• [CONSIGNES DE L'EXERCICE]:
1 – Répondez aux questions suivantes sur le texte consacré à Lionel Zinsou.
(a) D'après la première intervention, pour quelle raison dit-on que Lionel Zinsou est venu ?
(b) Selon la réponse, que doit faire le prochain mandat à l'égard des engagements pris et des politiques menées ?
(c) De qui le premier ministre est-il le délégataire des pouvoirs ?
2 – Prolongez le texte consacré à Lionel Zinsou à partir de sa dernière phrase.

• [BLOC DE TEXTE]:

-- -- --

On dit que Lionel Zinsou est venu pour sauver Yayi Boni, pour que ce dernier puisse bien terminer son mandat. On dit de Lionel Zinsou qu’il est assez compétent. On suppose alors que les réformes qu’il aura à engager seront de bonnes réformes pour le pays, n’est-ce pas ?
Ah non ! Pas du tout ! On ne peut pas donner un blanc seing à Lionel Zinsou. Ce n’est pas le meilleur d’entre nous. C’est un des meilleures parmi nous. C’est quelqu’un dont on parle de la compétence, de la crédibilité au plan international mais ce qui ne lui donne aucun mandat absolu, aucun blanc seing. Il n’y a pas de présomption que Lionel Zinsou ferait exactement comme Dieu, que tout ce qu’il fera sera économiquement ou politiquement dans l’intérêt de notre pays. Je pense que le prochain chef de l’Etat, le prochain mandat qui va s’ouvrir doit regarder au peigne fin les engagements qui ont été pris, les politiques qui ont été menées y compris par Lionel Zinsou. Et donc, je dis qu’aucune réforme ne sera irréversible. Le premier ministre le sait très bien. Il n’est que premier ministre c’est-à-dire délégataire des pouvoirs que le président Yayi Boni lui accorde et, lui-même, le président de la République qui a été élu par le peuple béninois ne peut imposer à son successeur aucune réforme.

-- -- --

• [CONTENU DES DONNÉES]:
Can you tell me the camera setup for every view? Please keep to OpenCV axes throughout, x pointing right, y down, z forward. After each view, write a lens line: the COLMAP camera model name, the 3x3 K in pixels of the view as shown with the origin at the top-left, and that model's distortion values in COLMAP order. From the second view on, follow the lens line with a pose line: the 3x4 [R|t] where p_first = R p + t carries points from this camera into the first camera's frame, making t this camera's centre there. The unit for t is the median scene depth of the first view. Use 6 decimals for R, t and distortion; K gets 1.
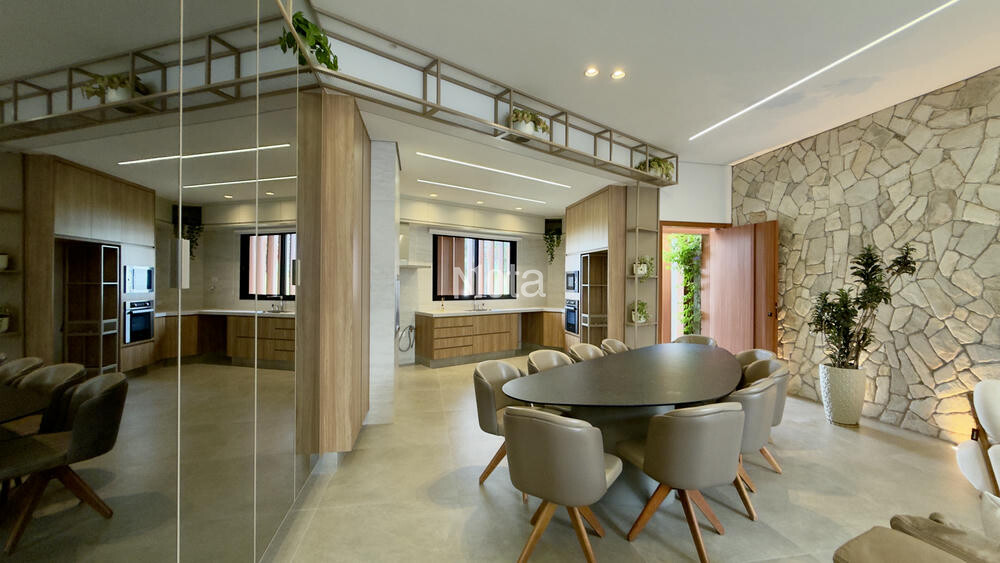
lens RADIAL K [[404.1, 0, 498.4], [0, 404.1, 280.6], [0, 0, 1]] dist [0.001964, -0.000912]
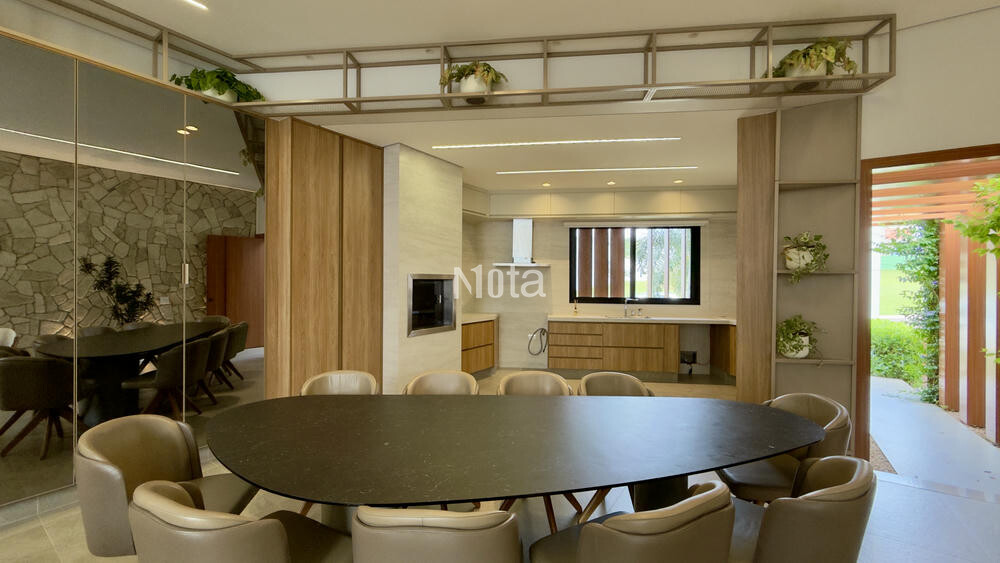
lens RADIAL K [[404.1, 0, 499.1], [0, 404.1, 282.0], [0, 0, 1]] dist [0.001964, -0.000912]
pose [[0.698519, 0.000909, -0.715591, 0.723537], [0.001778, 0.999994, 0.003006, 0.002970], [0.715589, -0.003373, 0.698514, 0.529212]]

-- -- --

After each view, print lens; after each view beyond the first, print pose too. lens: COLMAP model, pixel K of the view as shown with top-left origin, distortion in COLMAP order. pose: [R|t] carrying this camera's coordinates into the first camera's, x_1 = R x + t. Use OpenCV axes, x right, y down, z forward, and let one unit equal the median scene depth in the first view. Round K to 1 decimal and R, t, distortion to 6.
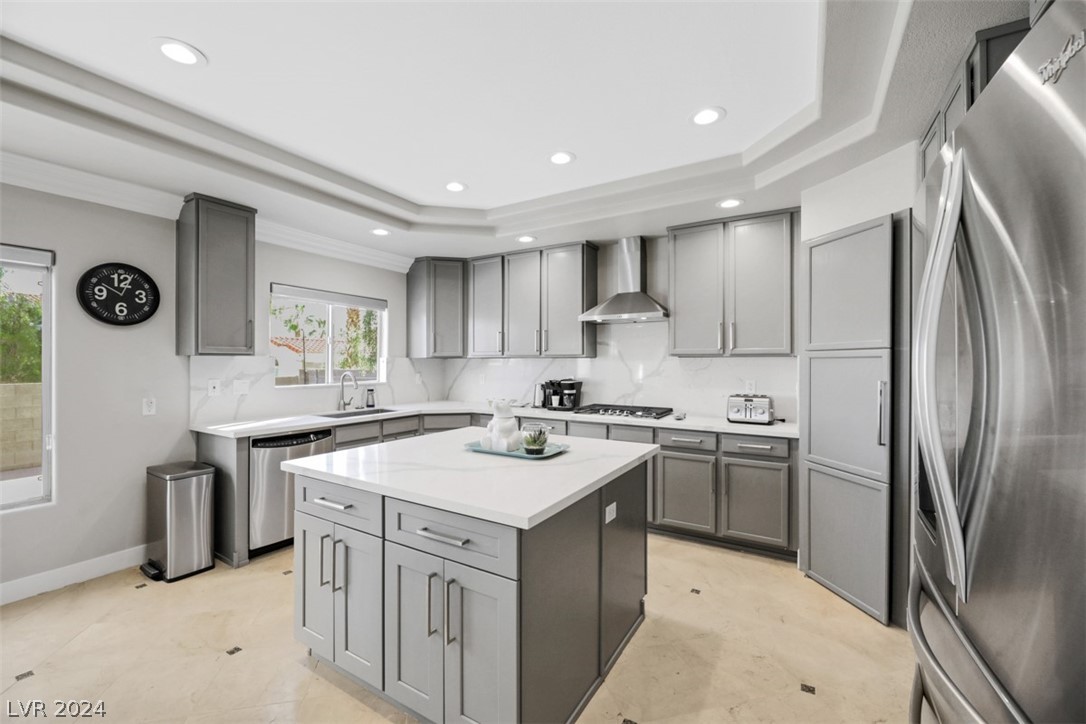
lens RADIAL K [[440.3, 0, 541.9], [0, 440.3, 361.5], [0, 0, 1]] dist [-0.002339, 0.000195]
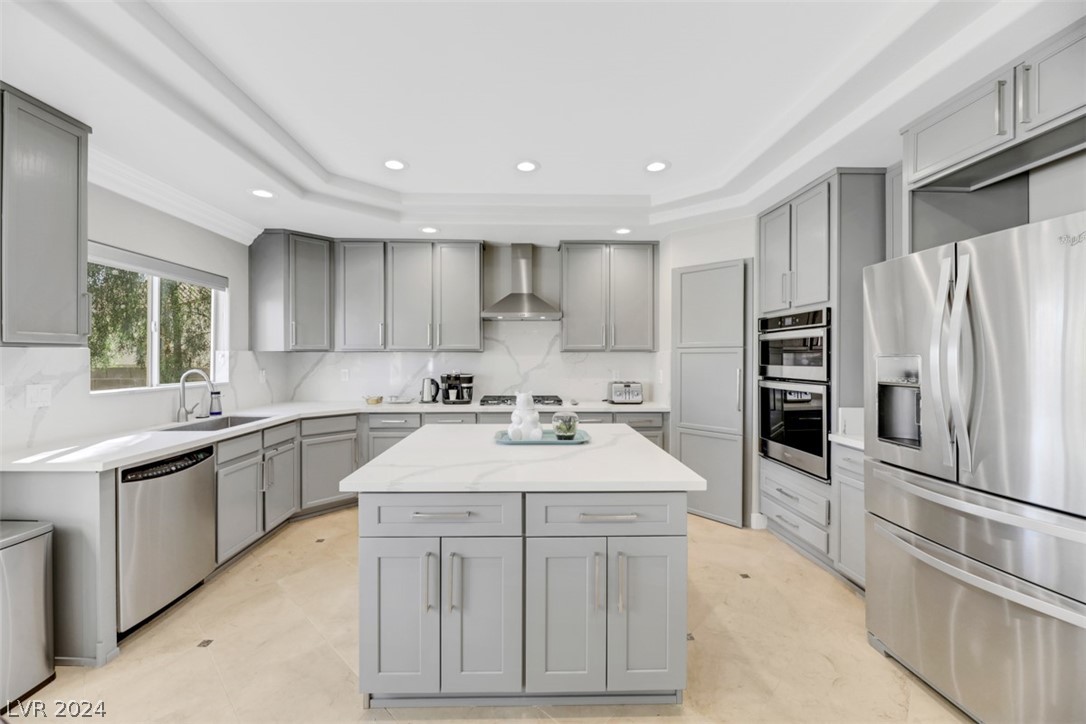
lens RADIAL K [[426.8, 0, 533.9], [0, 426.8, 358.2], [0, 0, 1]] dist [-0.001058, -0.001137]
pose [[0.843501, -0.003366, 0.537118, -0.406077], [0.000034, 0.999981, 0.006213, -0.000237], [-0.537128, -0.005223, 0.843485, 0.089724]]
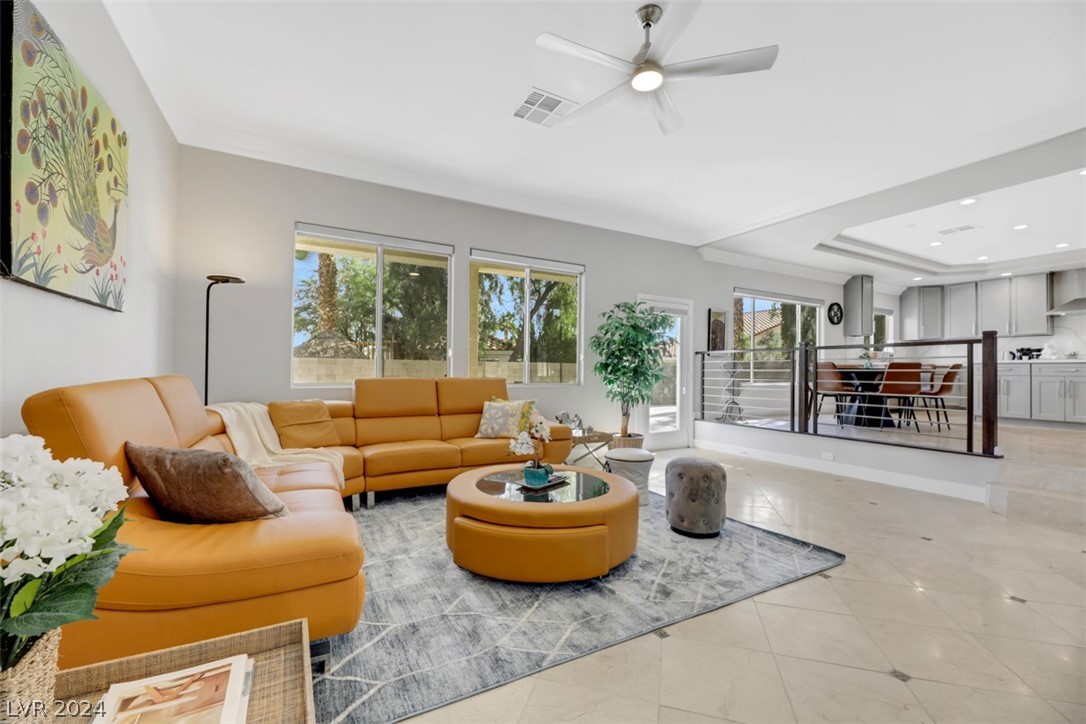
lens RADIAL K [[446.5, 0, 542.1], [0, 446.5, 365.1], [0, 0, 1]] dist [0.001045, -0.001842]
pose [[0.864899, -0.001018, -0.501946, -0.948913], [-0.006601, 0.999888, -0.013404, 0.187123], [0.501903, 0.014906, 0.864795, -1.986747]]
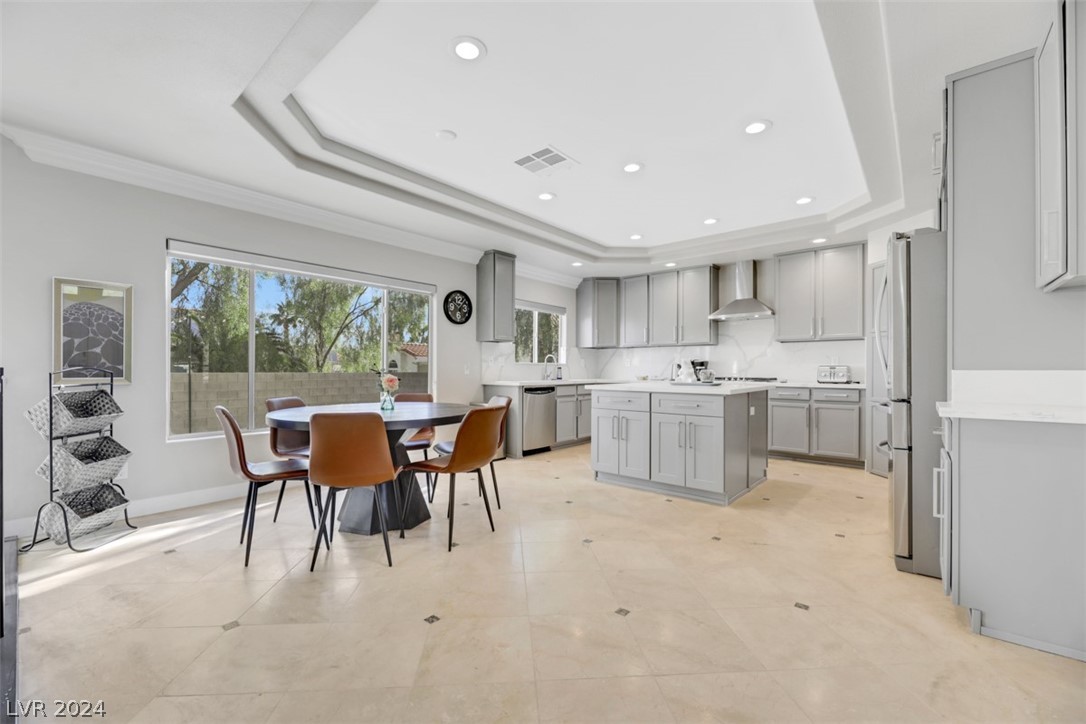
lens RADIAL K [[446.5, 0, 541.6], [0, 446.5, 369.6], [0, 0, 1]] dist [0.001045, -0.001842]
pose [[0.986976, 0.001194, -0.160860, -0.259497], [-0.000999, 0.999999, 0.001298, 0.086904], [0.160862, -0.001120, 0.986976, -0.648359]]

-- -- --

• [RÉPONSES DANS L'ORDRE]:
1 –
(a) On dit qu'il est venu pour sauver Yayi Boni, afin que ce dernier puisse bien terminer son mandat.
(b) Le prochain mandat doit regarder au peigne fin les engagements qui ont été pris et les politiques qui ont été menées, y compris par Lionel Zinsou.
(c) Il est le délégataire des pouvoirs que lui accorde le président Yayi Boni.

2 –
Mais, on dit qu’il est candidat de la France. Est-ce que vous craignez que les réformes qu’il va mettre en œuvre puissent arranger la France et, si ces réformes qui sont irréversibles seront un mal pour le Bénin ?
Je ne veux pas faire de procès d’intention au moment où nous parlons. Je n’ai entendu nulle part le premier ministre dire qu’il est candidat à quoi que ce soit. Je ne veux pas faire de procès d’intention. Je ne veux pas rentrer dans une politique fiction. La seule chose qui m’intéresse dans ce qu’il a dit est le mandat que lui-même se donne et qui me semble être un mandat exagéré et qui n’est pas un mandat compatible avec notre régime politique. Il ne revient pas à un premier ministre qui, au fond, constitutionnellement ne l’ai pas, qui n’a pas d’attribution constitutionnelle propre, quelque soit son génie, d’engager des réformes qui soient irréversibles. Le terme me paraît trop fort, inaccessible et inapproprié. Il ne peut pas rendre des réformes irréversibles, surtout à un chef d’Etat qui est élu. Tout sera regardé au peigne fin et, seules les réformes qui seront compatibles avec les intérêts économiques de notre pays pourraient être continuées, consolidées. Et pour celles qui ne le seront pas, je pense qu’il est du devoir du prochain chef de l’Etat de les démanteler.